Consignes ▸
**A)** Reformulez plus brièvement le paragraphe de l'extrait sur la presse eurosceptique qui commence par « Pendant des mois ». Conservez-en les faits essentiels.
**B)** Citez le passage de l'extrait sur la presse eurosceptique compris entre « Pendant des mois, la » et « d’Irak et du Koweït. », ces deux bornes incluses.

Texte fourni ▸
******
Pendant des mois, la presse eurosceptique a étalé à sa une les propositions les plus douteuses, rejeté toutes les mises en garde des spécialistes et rempli ses pages d’articles invraisemblables sur les immigrés – pour mieux les faire suivre de discrets correctifs en tout petits caractères. Une semaine avant le vote, le jour où Nigel Farage dévoilait son affiche “Breaking Point” [“le point de rupture”], et le jour où la députée travailliste Jo Cox était assassinée, le Daily Mail publiait une photo de migrants accrochés à l’arrière d’un camion avec en titre : “Nous venons d’Europe, laissez-nous entrer !” Le lendemain, le Daily Mail et le Sun – qui avait également publié la photo – étaient obligés de reconnaître que ces réfugiés venaient en réalité d’Irak et du Koweït.
******
Lignes de données ▸
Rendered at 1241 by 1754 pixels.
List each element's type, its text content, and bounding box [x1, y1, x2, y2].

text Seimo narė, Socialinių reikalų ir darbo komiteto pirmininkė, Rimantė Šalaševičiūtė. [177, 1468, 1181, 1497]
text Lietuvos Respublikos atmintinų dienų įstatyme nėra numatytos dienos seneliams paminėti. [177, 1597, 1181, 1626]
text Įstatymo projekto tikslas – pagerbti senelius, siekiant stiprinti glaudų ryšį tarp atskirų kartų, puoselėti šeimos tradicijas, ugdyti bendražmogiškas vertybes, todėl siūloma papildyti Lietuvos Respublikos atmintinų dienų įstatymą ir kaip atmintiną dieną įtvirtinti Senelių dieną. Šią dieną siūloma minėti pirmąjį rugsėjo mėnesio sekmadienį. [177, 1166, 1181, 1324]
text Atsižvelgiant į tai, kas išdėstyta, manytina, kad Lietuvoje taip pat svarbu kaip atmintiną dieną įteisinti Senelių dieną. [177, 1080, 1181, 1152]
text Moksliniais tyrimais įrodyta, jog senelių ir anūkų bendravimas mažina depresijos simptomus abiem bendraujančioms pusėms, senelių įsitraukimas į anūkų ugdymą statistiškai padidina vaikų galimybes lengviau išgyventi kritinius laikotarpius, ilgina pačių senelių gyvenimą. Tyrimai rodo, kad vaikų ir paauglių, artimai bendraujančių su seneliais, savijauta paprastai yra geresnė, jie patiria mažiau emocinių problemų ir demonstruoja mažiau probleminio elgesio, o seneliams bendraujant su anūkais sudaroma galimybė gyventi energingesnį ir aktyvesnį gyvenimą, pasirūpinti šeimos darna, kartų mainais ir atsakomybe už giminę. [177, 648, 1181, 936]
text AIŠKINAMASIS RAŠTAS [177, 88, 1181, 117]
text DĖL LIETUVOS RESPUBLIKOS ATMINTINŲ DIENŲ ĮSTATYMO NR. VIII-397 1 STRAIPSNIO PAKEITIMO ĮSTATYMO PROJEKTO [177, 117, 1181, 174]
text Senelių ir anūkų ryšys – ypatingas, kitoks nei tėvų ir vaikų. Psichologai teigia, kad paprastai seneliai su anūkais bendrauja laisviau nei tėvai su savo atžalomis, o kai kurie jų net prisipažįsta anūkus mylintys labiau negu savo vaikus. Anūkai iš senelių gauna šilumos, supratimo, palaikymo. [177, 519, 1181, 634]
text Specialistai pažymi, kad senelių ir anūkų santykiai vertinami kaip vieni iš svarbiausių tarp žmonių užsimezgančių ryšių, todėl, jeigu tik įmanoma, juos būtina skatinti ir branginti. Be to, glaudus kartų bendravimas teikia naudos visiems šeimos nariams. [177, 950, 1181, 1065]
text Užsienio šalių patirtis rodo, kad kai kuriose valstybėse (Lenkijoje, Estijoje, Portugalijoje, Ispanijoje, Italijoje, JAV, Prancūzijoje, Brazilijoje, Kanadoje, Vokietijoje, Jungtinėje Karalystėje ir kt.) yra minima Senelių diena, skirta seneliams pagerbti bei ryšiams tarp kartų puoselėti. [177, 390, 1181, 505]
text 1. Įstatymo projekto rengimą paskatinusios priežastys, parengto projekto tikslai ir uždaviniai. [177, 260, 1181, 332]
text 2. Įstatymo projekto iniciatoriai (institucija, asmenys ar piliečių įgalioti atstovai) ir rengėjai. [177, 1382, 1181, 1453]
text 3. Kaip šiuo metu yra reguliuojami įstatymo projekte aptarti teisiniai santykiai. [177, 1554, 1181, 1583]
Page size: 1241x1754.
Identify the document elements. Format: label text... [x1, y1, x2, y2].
******
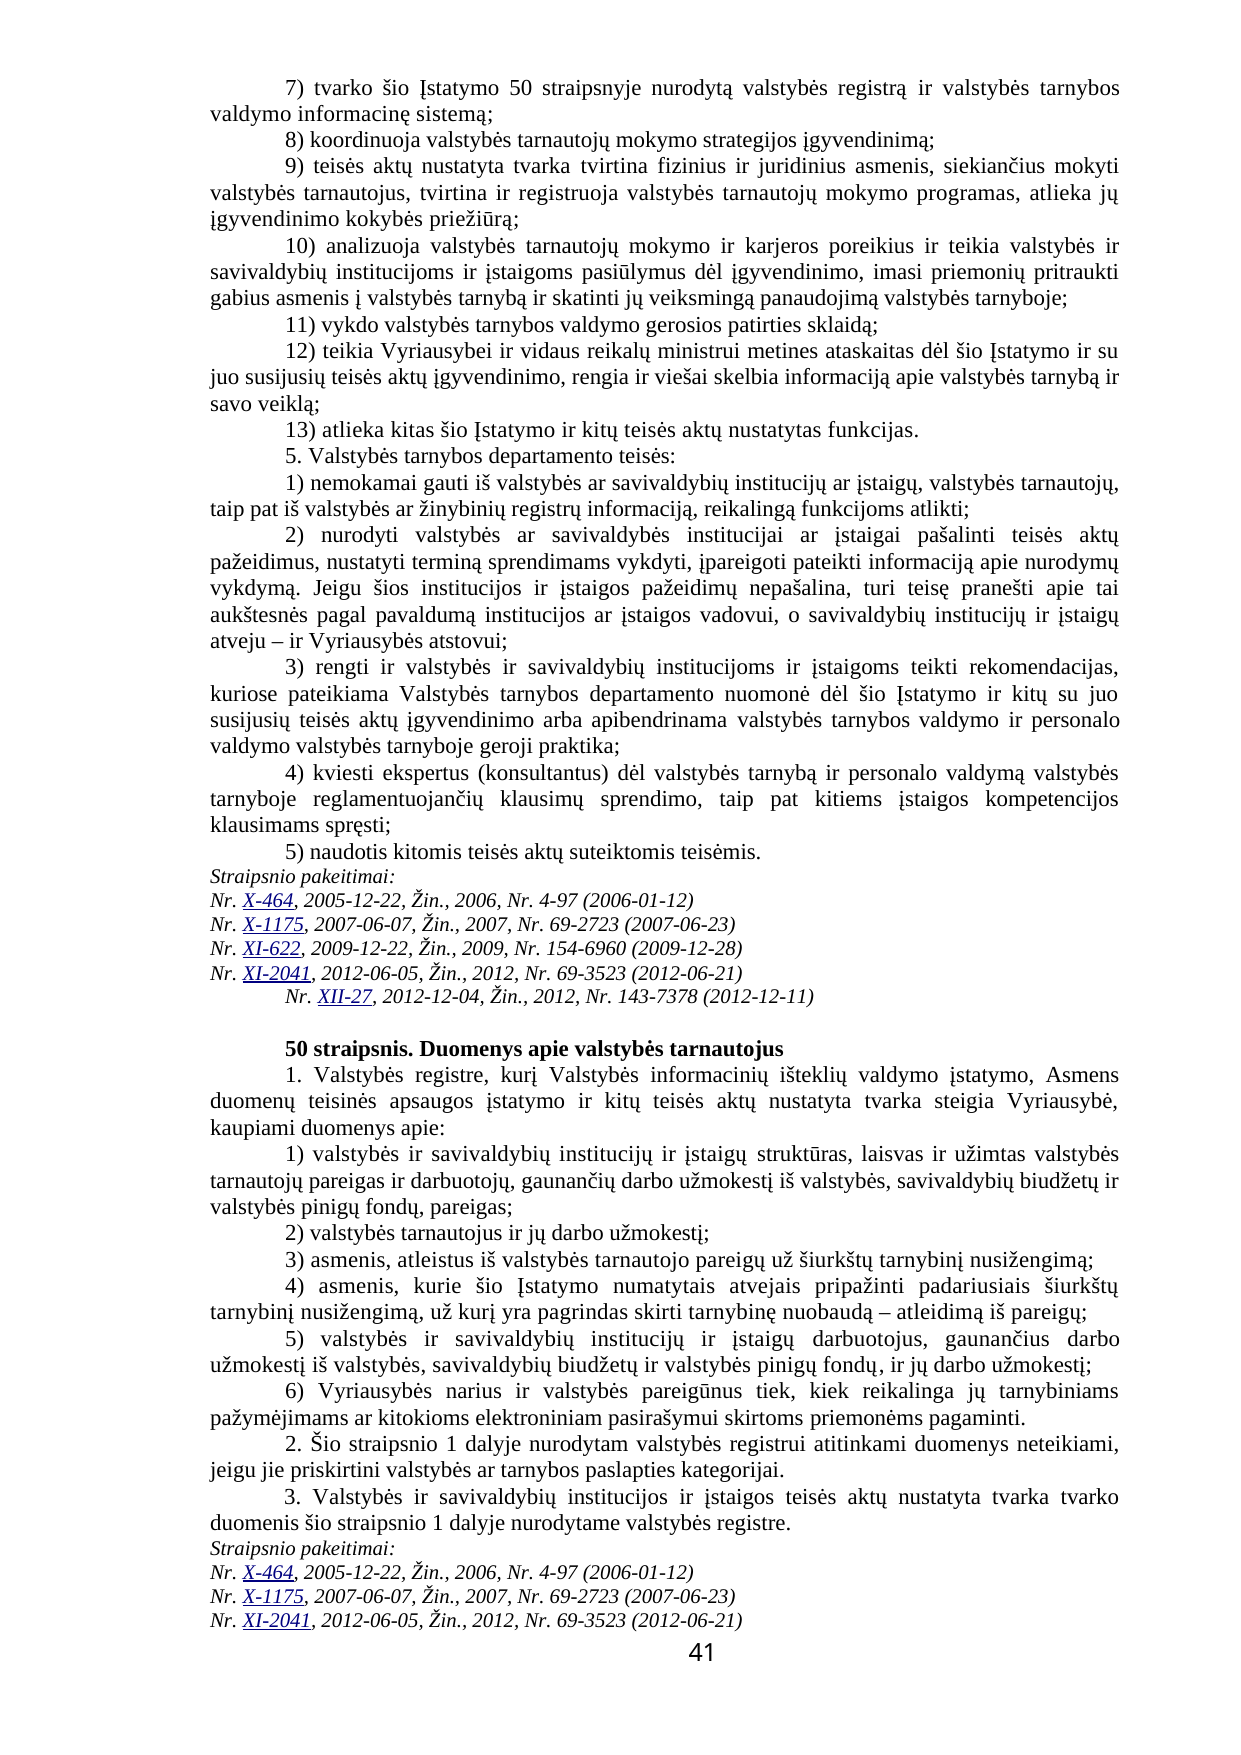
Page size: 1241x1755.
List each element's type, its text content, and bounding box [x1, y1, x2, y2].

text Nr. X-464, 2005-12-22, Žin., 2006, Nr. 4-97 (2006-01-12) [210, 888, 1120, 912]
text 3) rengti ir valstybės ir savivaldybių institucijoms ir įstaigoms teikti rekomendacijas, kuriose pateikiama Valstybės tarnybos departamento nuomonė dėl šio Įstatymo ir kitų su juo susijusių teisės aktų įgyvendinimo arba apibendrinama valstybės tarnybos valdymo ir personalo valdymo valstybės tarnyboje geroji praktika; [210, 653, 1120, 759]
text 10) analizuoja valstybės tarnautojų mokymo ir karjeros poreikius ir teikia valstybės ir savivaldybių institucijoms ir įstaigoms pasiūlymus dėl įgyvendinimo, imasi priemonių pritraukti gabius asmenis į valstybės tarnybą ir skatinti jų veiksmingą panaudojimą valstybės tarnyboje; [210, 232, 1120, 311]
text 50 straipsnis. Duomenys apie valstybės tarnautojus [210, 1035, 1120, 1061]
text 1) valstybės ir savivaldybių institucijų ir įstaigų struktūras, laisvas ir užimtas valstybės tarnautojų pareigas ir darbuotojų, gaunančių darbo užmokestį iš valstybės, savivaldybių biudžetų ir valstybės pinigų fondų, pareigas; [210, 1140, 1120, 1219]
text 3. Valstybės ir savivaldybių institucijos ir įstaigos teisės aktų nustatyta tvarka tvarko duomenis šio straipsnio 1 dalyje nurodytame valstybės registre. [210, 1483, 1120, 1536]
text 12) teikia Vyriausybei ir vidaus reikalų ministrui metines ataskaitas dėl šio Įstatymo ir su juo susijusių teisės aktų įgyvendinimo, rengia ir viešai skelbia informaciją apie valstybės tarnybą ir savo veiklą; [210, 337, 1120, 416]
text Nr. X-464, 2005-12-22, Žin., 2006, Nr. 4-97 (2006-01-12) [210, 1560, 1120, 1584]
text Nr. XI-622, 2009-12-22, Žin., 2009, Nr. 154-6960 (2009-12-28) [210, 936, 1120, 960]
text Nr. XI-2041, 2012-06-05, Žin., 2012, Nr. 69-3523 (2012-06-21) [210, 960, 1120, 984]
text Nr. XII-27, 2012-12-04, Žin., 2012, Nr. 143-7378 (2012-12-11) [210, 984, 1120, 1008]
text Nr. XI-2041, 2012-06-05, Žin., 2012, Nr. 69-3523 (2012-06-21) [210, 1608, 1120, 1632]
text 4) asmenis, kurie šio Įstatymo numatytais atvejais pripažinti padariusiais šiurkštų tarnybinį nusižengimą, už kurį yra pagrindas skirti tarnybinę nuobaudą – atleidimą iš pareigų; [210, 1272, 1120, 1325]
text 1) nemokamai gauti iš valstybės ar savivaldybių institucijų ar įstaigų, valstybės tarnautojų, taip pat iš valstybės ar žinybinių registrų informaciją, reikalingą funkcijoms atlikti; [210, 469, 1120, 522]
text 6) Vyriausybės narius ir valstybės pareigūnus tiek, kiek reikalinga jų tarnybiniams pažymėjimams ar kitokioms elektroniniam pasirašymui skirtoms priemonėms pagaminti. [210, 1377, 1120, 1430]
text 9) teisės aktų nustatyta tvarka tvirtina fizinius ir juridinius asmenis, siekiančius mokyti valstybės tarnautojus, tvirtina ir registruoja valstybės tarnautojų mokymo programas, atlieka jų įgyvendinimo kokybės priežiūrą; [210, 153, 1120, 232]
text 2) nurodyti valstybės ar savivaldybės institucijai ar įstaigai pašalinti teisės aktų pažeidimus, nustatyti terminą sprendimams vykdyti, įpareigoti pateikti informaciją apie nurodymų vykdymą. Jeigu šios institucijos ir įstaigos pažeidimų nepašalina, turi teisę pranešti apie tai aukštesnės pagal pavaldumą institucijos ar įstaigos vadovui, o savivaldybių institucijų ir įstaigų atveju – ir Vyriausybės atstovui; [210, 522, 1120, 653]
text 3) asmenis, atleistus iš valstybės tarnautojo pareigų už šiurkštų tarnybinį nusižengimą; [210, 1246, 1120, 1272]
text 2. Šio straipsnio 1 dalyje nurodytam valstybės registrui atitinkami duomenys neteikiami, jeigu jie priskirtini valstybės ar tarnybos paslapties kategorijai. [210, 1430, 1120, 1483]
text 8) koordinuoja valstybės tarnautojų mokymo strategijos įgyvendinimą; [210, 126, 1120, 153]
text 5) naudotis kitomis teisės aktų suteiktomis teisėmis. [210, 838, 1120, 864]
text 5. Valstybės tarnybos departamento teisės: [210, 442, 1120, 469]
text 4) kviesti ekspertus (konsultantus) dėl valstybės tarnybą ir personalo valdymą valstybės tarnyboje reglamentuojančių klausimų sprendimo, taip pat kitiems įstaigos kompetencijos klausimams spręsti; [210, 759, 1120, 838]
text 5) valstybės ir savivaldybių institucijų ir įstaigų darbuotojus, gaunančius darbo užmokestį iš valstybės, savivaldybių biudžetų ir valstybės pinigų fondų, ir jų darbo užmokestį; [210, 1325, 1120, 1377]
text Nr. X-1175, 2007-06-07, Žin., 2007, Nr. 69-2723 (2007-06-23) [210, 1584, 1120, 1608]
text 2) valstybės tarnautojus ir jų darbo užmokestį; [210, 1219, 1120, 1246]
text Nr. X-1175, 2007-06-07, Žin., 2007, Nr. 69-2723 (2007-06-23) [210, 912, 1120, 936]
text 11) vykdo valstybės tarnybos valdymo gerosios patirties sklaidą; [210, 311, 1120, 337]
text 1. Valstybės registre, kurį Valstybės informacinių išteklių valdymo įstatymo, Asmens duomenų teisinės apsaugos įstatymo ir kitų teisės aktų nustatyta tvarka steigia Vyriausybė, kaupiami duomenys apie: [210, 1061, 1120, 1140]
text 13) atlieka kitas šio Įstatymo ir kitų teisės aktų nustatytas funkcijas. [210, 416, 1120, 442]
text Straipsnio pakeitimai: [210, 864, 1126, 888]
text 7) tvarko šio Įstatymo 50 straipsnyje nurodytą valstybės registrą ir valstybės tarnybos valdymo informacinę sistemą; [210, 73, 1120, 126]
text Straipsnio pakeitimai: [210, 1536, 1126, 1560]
******
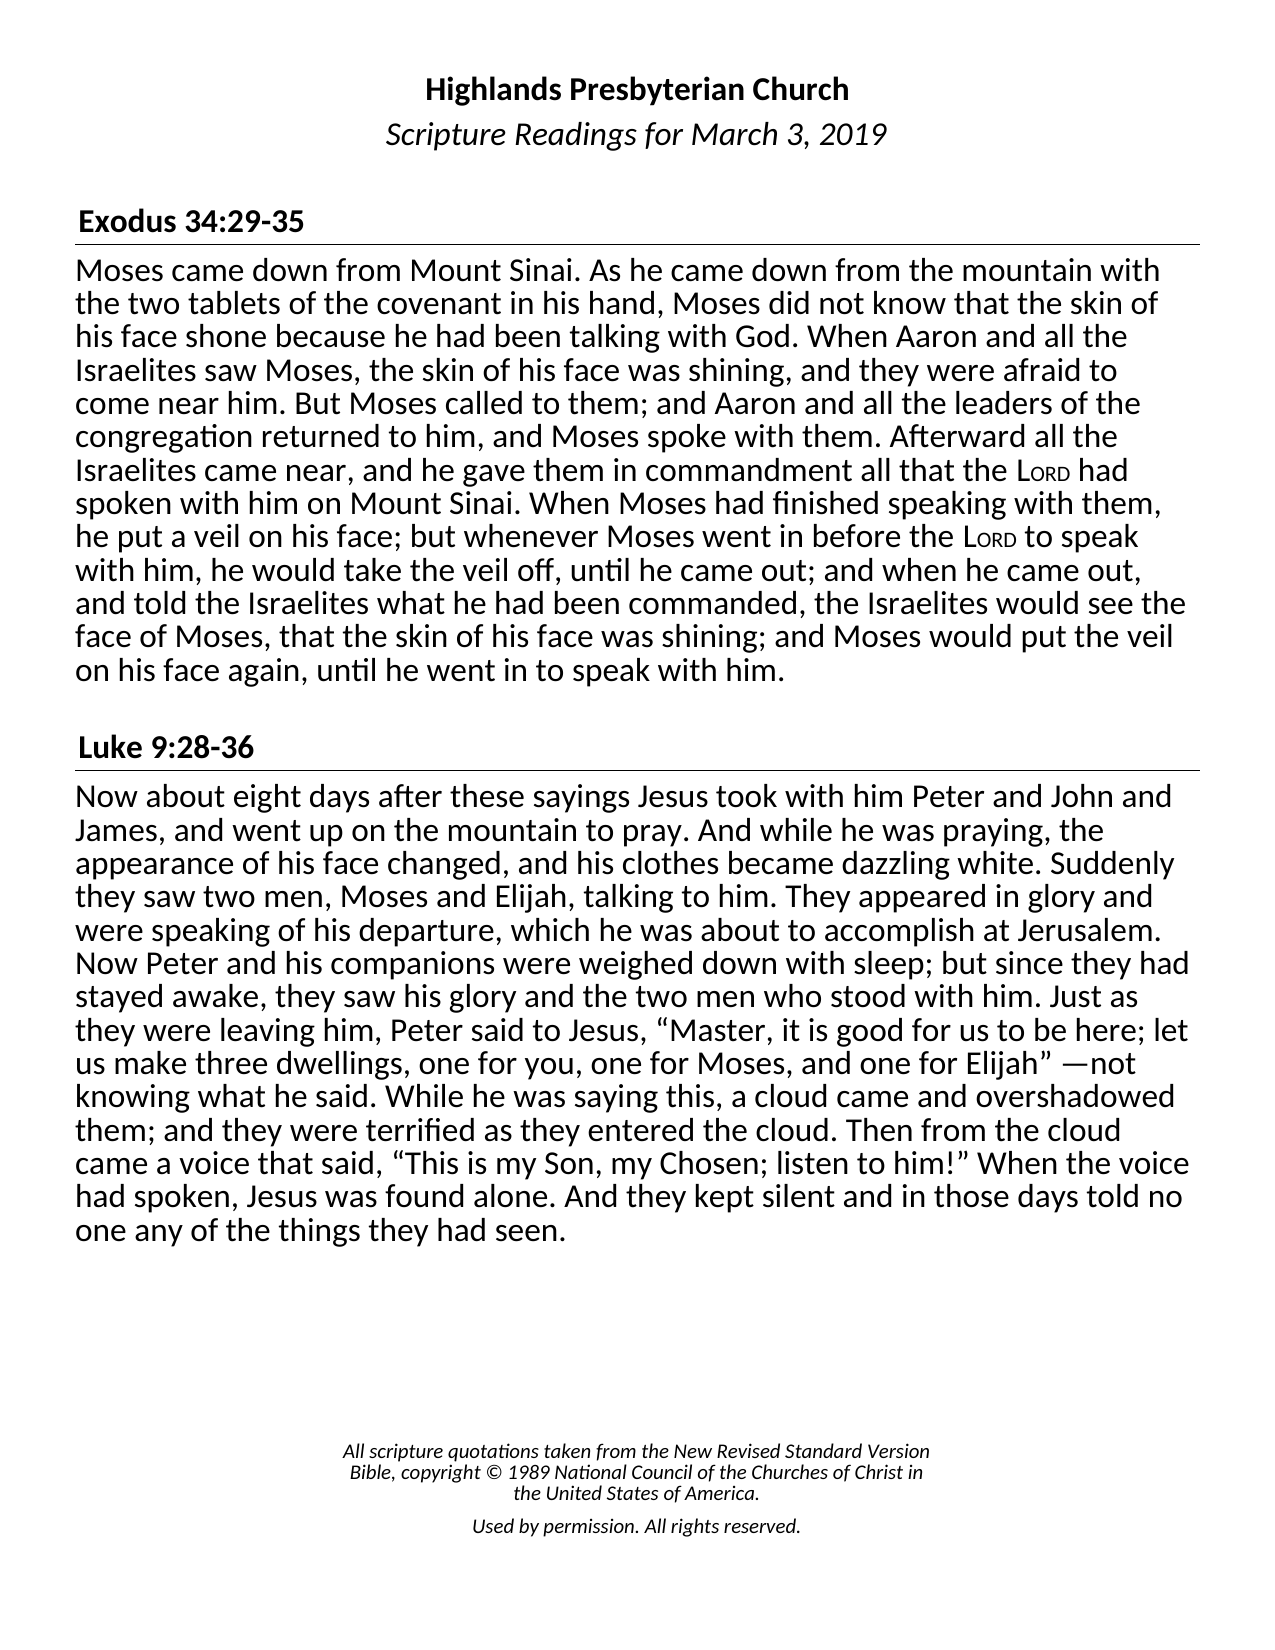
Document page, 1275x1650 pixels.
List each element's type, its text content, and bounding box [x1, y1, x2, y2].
******
Réponses ▸
**A)** Pendant des mois, la presse eurosceptique a mis en avant des propositions douteuses et ignoré les avertissements des spécialistes. Elle a aussi publié des articles invraisemblables sur les immigrés, suivis de discrets correctifs en petits caractères. Une semaine avant le vote, Nigel Farage dévoilait son affiche « Breaking Point » et la députée travailliste Jo Cox était assassinée. Ce même jour, le Daily Mail a publié une photo de migrants accrochés à l'arrière d'un camion, sous le titre « Nous venons d'Europe, laissez-nous entrer ! ». Le Sun avait également publié cette photo. Le lendemain, les deux journaux ont dû reconnaître que ces réfugiés venaient en réalité d'Irak et du Koweït.

**B)**
Pendant des mois, la presse eurosceptique a étalé à sa une les propositions les plus douteuses, rejeté toutes les mises en garde des spécialistes et rempli ses pages d’articles invraisemblables sur les immigrés – pour mieux les faire suivre de discrets correctifs en tout petits caractères. Une semaine avant le vote, le jour où Nigel Farage dévoilait son affiche “Breaking Point” [“le point de rupture”], et le jour où la députée travailliste Jo Cox était assassinée, le Daily Mail publiait une photo de migrants accrochés à l’arrière d’un camion avec en titre : “Nous venons d’Europe, laissez-nous entrer !” Le lendemain, le Daily Mail et le Sun – qui avait également publié la photo – étaient obligés de reconnaître que ces réfugiés venaient en réalité d’Irak et du Koweït.